Stored dataset items

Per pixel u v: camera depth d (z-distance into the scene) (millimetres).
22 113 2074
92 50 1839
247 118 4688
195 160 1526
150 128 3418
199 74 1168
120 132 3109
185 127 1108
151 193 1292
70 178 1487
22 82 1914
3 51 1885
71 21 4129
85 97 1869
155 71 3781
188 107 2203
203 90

--

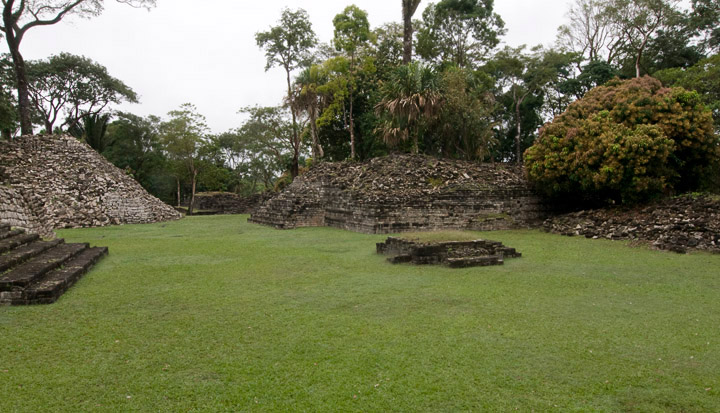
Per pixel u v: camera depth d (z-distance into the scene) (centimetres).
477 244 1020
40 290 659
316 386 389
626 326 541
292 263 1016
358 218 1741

### INSTRUCTIONS TO FOLLOW
Take the lines above from the one containing "the scene) (centimetres)." down to the one containing "358 218 1741", and transcribe them exactly, both ends included.

### WRITTEN SOLUTION
Per pixel u v: camera depth d (z-distance into the scene) (centimetres).
477 244 1020
40 290 659
316 386 389
626 326 541
292 263 1016
358 218 1741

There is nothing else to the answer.